--- Given data Enclosed Below ---

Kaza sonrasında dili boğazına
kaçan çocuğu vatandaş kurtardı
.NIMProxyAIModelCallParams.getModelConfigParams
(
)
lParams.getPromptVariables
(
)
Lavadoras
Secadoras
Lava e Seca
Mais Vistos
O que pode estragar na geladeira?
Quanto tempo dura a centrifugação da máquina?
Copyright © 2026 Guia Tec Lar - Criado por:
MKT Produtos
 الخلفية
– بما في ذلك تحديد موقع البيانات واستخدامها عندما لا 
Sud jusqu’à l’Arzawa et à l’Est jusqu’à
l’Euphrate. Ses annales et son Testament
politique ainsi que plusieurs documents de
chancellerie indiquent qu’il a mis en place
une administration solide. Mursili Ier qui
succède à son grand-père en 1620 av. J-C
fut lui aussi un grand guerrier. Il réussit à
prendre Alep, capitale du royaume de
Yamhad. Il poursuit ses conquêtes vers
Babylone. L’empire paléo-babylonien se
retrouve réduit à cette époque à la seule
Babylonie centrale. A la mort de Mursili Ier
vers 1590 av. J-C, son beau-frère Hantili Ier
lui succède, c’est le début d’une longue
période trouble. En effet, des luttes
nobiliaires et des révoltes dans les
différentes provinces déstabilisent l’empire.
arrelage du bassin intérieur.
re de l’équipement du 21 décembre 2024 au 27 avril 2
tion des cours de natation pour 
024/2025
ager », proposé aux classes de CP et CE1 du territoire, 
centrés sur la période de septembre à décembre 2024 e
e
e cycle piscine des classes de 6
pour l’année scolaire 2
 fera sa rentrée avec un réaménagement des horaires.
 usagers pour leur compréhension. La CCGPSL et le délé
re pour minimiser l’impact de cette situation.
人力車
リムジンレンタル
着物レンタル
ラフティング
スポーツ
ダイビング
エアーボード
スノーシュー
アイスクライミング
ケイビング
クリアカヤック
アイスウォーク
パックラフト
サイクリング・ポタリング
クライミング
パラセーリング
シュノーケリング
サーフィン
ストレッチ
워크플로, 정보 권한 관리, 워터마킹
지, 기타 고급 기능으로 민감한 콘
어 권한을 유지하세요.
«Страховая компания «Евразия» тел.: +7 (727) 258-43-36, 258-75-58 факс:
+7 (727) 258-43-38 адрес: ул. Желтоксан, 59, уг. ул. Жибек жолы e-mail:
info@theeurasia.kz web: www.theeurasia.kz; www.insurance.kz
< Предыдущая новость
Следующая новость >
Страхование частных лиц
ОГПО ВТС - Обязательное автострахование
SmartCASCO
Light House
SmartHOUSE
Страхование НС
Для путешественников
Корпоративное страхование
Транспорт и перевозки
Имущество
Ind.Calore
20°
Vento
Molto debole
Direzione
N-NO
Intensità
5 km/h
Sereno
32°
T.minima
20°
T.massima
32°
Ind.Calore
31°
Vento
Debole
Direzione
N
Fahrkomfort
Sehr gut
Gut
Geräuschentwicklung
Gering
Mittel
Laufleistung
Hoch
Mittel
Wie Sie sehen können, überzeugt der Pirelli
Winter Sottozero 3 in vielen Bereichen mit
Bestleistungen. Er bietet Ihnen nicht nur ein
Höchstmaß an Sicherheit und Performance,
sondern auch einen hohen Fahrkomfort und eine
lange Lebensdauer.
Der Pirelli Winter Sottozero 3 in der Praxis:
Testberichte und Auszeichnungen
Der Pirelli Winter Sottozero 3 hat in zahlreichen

--- End of Enclosed Given data ---

Please return every line of the listing above as a JSON list of strings, one string per line, and leave out any blank lines.

[
  "Kaza sonrasında dili boğazına",
  "kaçan çocuğu vatandaş kurtardı",
  ".NIMProxyAIModelCallParams.getModelConfigParams",
  "(",
  ")",
  "lParams.getPromptVariables",
  "(",
  ")",
  "Lavadoras",
  "Secadoras",
  "Lava e Seca",
  "Mais Vistos",
  "O que pode estragar na geladeira?",
  "Quanto tempo dura a centrifugação da máquina?",
  "Copyright © 2026 Guia Tec Lar - Criado por:",
  "MKT Produtos",
  " الخلفية",
  "– بما في ذلك تحديد موقع البيانات واستخدامها عندما لا ",
  "Sud jusqu’à l’Arzawa et à l’Est jusqu’à",
  "l’Euphrate. Ses annales et son Testament",
  "politique ainsi que plusieurs documents de",
  "chancellerie indiquent qu’il a mis en place",
  "une administration solide. Mursili Ier qui",
  "succède à son grand-père en 1620 av. J-C",
  "fut lui aussi un grand guerrier. Il réussit à",
  "prendre Alep, capitale du royaume de",
  "Yamhad. Il poursuit ses conquêtes vers",
  "Babylone. L’empire paléo-babylonien se",
  "retrouve réduit à cette époque à la seule",
  "Babylonie centrale. A la mort de Mursili Ier",
  "vers 1590 av. J-C, son beau-frère Hantili Ier",
  "lui succède, c’est le début d’une longue",
  "période trouble. En effet, des luttes",
  "nobiliaires et des révoltes dans les",
  "différentes provinces déstabilisent l’empire.",
  "arrelage du bassin intérieur.",
  "re de l’équipement du 21 décembre 2024 au 27 avril 2",
  "tion des cours de natation pour ",
  "024/2025",
  "ager », proposé aux classes de CP et CE1 du territoire, ",
  "centrés sur la période de septembre à décembre 2024 e",
  "e",
  "e cycle piscine des classes de 6",
  "pour l’année scolaire 2",
  " fera sa rentrée avec un réaménagement des horaires.",
  " usagers pour leur compréhension. La CCGPSL et le délé",
  "re pour minimiser l’impact de cette situation.",
  "人力車",
  "リムジンレンタル",
  "着物レンタル",
  "ラフティング",
  "スポーツ",
  "ダイビング",
  "エアーボード",
  "スノーシュー",
  "アイスクライミング",
  "ケイビング",
  "クリアカヤック",
  "アイスウォーク",
  "パックラフト",
  "サイクリング・ポタリング",
  "クライミング",
  "パラセーリング",
  "シュノーケリング",
  "サーフィン",
  "ストレッチ",
  "워크플로, 정보 권한 관리, 워터마킹",
  "지, 기타 고급 기능으로 민감한 콘",
  "어 권한을 유지하세요.",
  "«Страховая компания «Евразия» тел.: +7 (727) 258-43-36, 258-75-58 факс:",
  "+7 (727) 258-43-38 адрес: ул. Желтоксан, 59, уг. ул. Жибек жолы e-mail:",
  "info@theeurasia.kz web: www.theeurasia.kz; www.insurance.kz",
  "< Предыдущая новость",
  "Следующая новость >",
  "Страхование частных лиц",
  "ОГПО ВТС - Обязательное автострахование",
  "SmartCASCO",
  "Light House",
  "SmartHOUSE",
  "Страхование НС",
  "Для путешественников",
  "Корпоративное страхование",
  "Транспорт и перевозки",
  "Имущество",
  "Ind.Calore",
  "20°",
  "Vento",
  "Molto debole",
  "Direzione",
  "N-NO",
  "Intensità",
  "5 km/h",
  "Sereno",
  "32°",
  "T.minima",
  "20°",
  "T.massima",
  "32°",
  "Ind.Calore",
  "31°",
  "Vento",
  "Debole",
  "Direzione",
  "N",
  "Fahrkomfort",
  "Sehr gut",
  "Gut",
  "Geräuschentwicklung",
  "Gering",
  "Mittel",
  "Laufleistung",
  "Hoch",
  "Mittel",
  "Wie Sie sehen können, überzeugt der Pirelli",
  "Winter Sottozero 3 in vielen Bereichen mit",
  "Bestleistungen. Er bietet Ihnen nicht nur ein",
  "Höchstmaß an Sicherheit und Performance,",
  "sondern auch einen hohen Fahrkomfort und eine",
  "lange Lebensdauer.",
  "Der Pirelli Winter Sottozero 3 in der Praxis:",
  "Testberichte und Auszeichnungen",
  "Der Pirelli Winter Sottozero 3 hat in zahlreichen"
]